Bail out Bank Century dan Bantuan Likuiditas Bank Indonesia (BLBI) menjadi bukti skema dana talangan selalu dimanfaatkan regulator dan bankir nakal untuk mencari keuntungan pribadi.
JAKARTA – Perubahan metode penanganan bank berdampak sistemik dari skema bail out menjadi bail in atau dari semula mendapat suntikan dana dari negara menjadi kewajiban pemegang saham disambut positif politisi di DPR. Hal itu karena bank-bank yang berpotensi dilikuidasi tidak lagi membebani keuangan negara sehingga para direksi bank dituntut lebih berhati-hati mengelola bank.
Anggota Komisi XI DPR, Amir Uskara, di Jakarta, Kamis (6/4), mengatakan selain tidak membebani keuangan negara, metode bail in menutup potensi penyalahgunaan kewenangan oleh sejumlah oknum regulator dan bankir. Pasalnya, dalam beberapa kasus sebelumnya, oknum tersebut terlibat penyalagunaan dana talangan atau bail out.
“Cerita bail out eks Bank Century dan Bantuan Likuiditas Bank Indonesia (BLBI) kepada beberapa bank saat krisis moneter menjadi bukti bahwa sistem tersebut selalu dimanfaatkan bankir nakal dan pihak pengambil keputusan untuk mencari keuntungan pribadi,” kata Amir. Hingga saat ini, jelas Amir, keuangan negara yang semula dimaksudkan untuk menyehatkan bank berdampak sistemik, justru dinikmati para bankir nakal. Bahkan, mereka dengan mudahnya kabur ke luar negeri, tetapi entitas bisnisnya tetap beroperasi dengan baik di Indonesia.
Alhasil, imbuh Amir, utang negara membengkak, salah satunya karena biaya yang dikeluarkan untuk menangani krisis tersebut harus ditanggung bersama-sama oleh rakyat melalui pembayaran pajak. “Ini yang sering dinilai tidak adil karena masyarakat kecil harus menanggung utang akibat ulah para konglomerat-konglomerat hitam,” katanya.

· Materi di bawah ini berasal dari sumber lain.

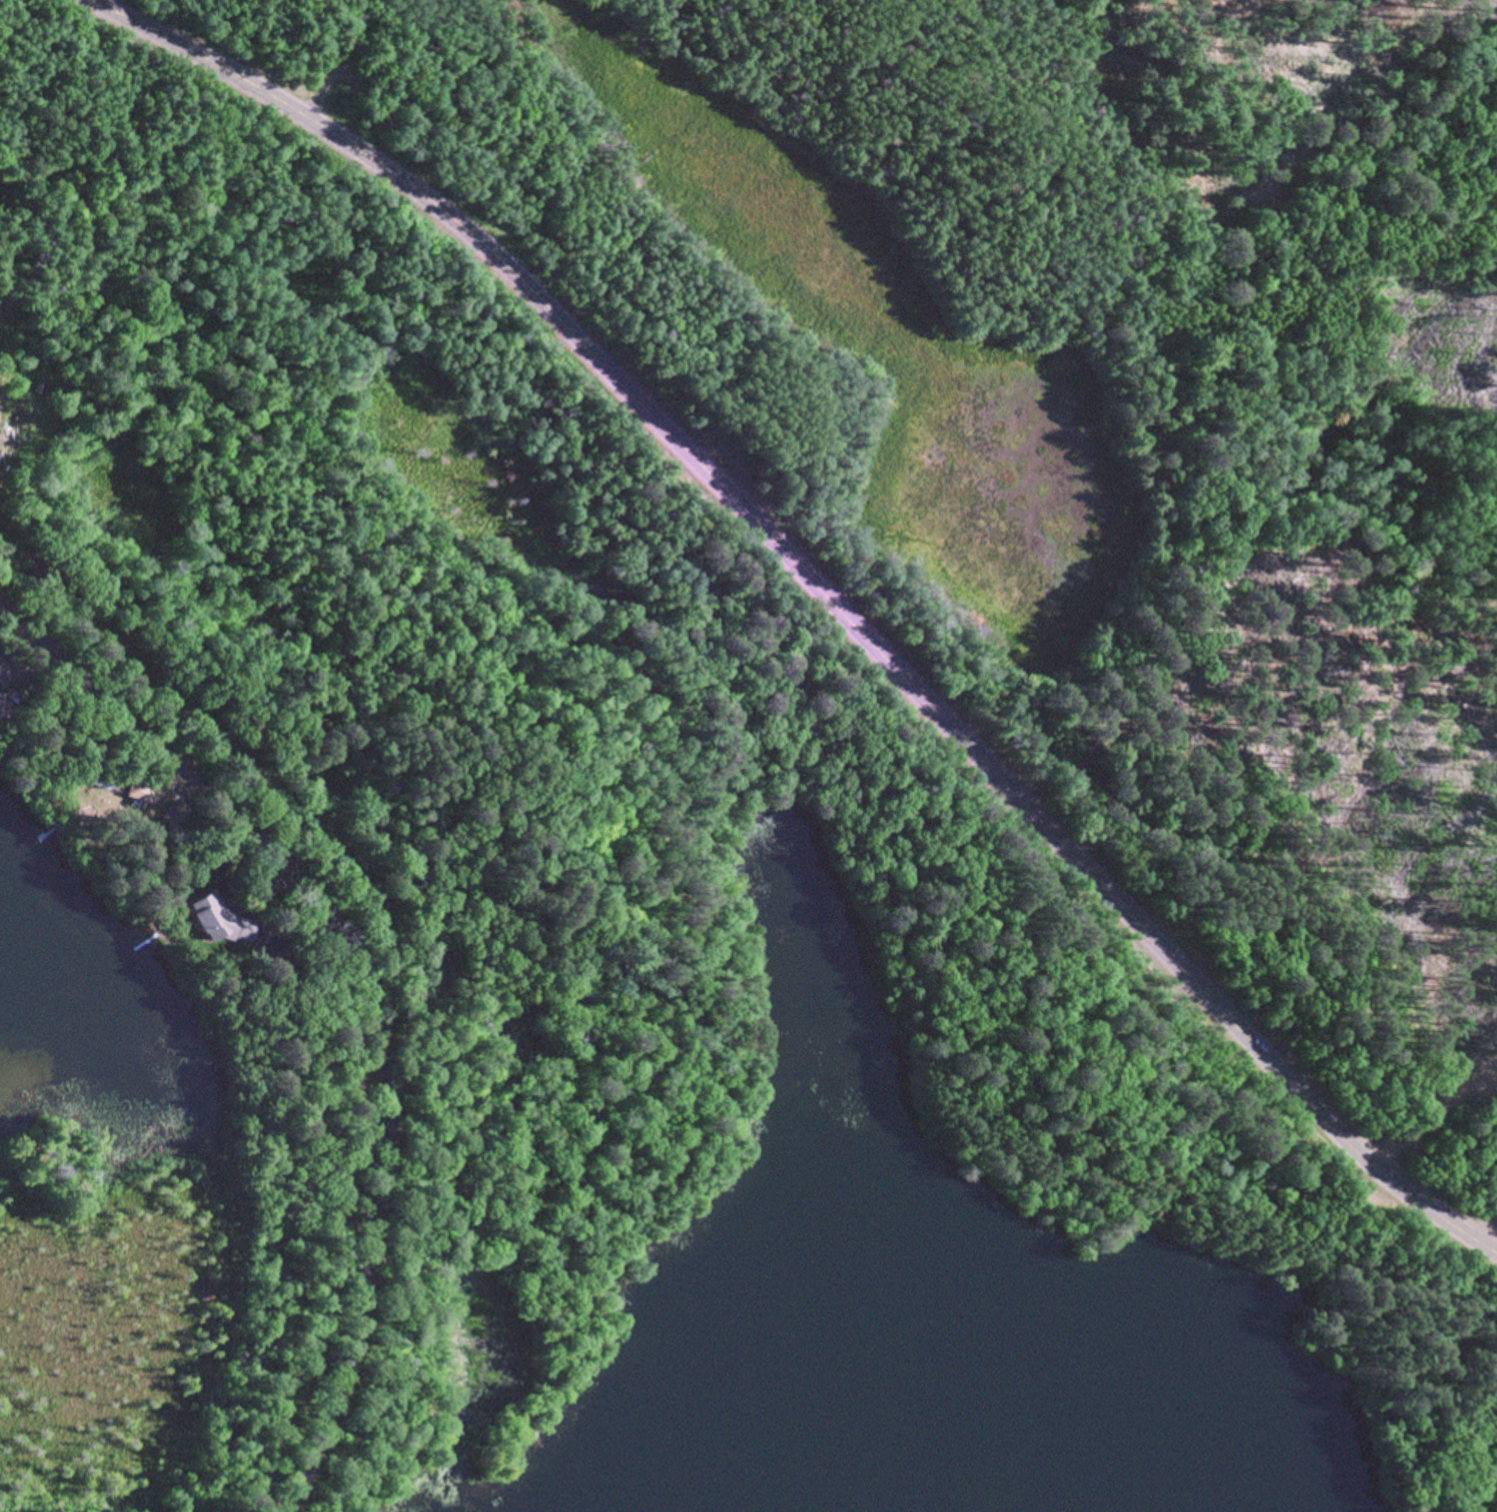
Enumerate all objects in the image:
road: (146, 27)
road: (862, 637)
building: (1, 700)
building: (96, 777)
building: (143, 787)
building: (173, 813)
building: (263, 888)
building: (221, 918)
building: (285, 966)
road: (381, 974)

Sebab itu, dia berharap aturan baru OJK tersebut ditanggapi secara positif oleh para bankir untuk membangun bank dengan tata kelola baik. Dengan demikian, bank memiliki reputasi yang terpercaya oleh nasabah, termasuk dalam menangani sengketa dengan nasabahnya.
Lebih Siap
Sebelumnya, Otoritas Jasa Keuangan (OJK) mengeluarkan tiga aturan sebagai tindak lanjut dari keberadaan Undang- Undang Nomor 9 Tahun 2016 tentang Pencegahan dan Penanganan Krisis Sistem Keuangan (UU PPKSK). Ketiga regulasi tersebut, yakni POJK 14/03/2017 tentang Penetapan Status dan Tindak Lanjut Pengawasan Bank Umum, POJK 15/3/2017 untuk Rencana Aksi bagi Bank Sistemik, dan POJK 16/03/2017 tentang Bank Perantara (Bridge Bank).
Ketua Dewan Komisioner OJK, Muliaman D Hadad, UU PPKSK memberikan mandat landasan hukum bagi OJK dan lembaga atau otoritas lain, untuk menangani stabilitas sistem keuangan yang ada di Indonesia. Selain itu juga, untuk melakukan tindakan dalam upaya mengatasi permasalahan stabilitas sistem keuangan, berdasarkan tugas dan kewenangannya.
Aturan ini berlaku sejak ditetapkan pada tanggal 4 April 2017.